* [Entries provided]
........

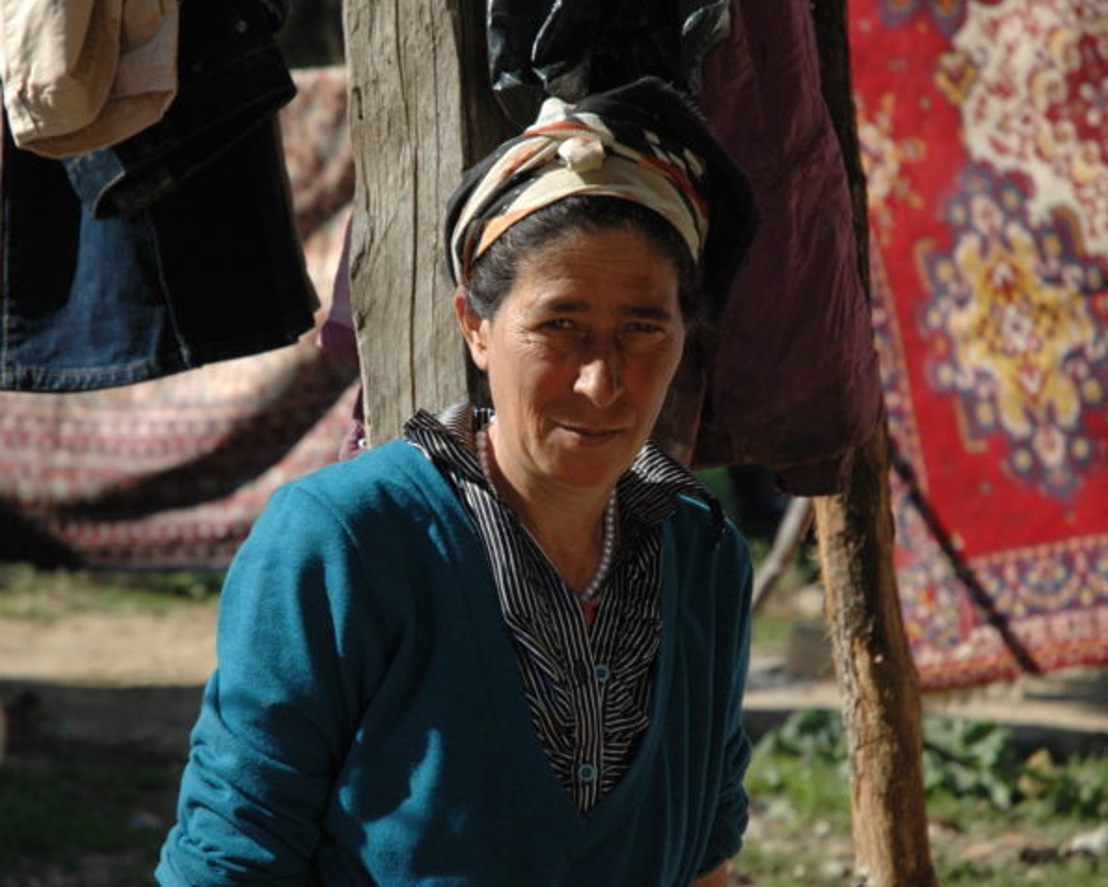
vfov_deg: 12.1
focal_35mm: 127
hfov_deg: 15.2
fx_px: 4165
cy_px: 462
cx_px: 529
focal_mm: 70
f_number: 4.5
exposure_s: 1/2500
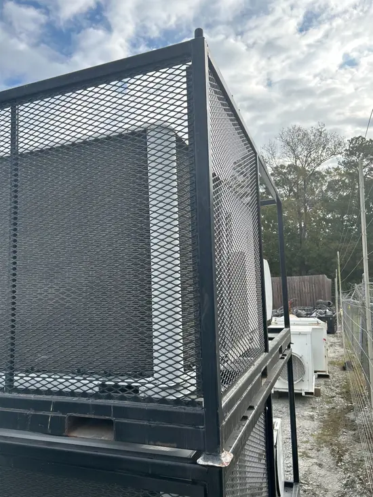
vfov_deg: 67.3
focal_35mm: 26
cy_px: 248
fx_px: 373
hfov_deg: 53.1
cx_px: 186
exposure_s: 1/2083
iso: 50
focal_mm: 5.7
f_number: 1.5
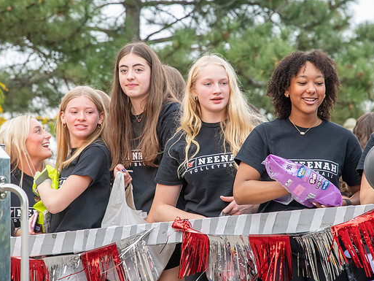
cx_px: 192
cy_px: 140
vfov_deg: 4.6
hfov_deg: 6.1
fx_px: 3523
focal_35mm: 326
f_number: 11
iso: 3200
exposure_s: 1/200
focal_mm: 300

........

* [How to complete this task]
Exclude the pictures, then retype every record exactly.

* [Worked solution]
vfov_deg: 12.1
focal_35mm: 127
hfov_deg: 15.2
fx_px: 4165
cy_px: 462
cx_px: 529
focal_mm: 70
f_number: 4.5
exposure_s: 1/2500
vfov_deg: 67.3
focal_35mm: 26
cy_px: 248
fx_px: 373
hfov_deg: 53.1
cx_px: 186
exposure_s: 1/2083
iso: 50
focal_mm: 5.7
f_number: 1.5
cx_px: 192
cy_px: 140
vfov_deg: 4.6
hfov_deg: 6.1
fx_px: 3523
focal_35mm: 326
f_number: 11
iso: 3200
exposure_s: 1/200
focal_mm: 300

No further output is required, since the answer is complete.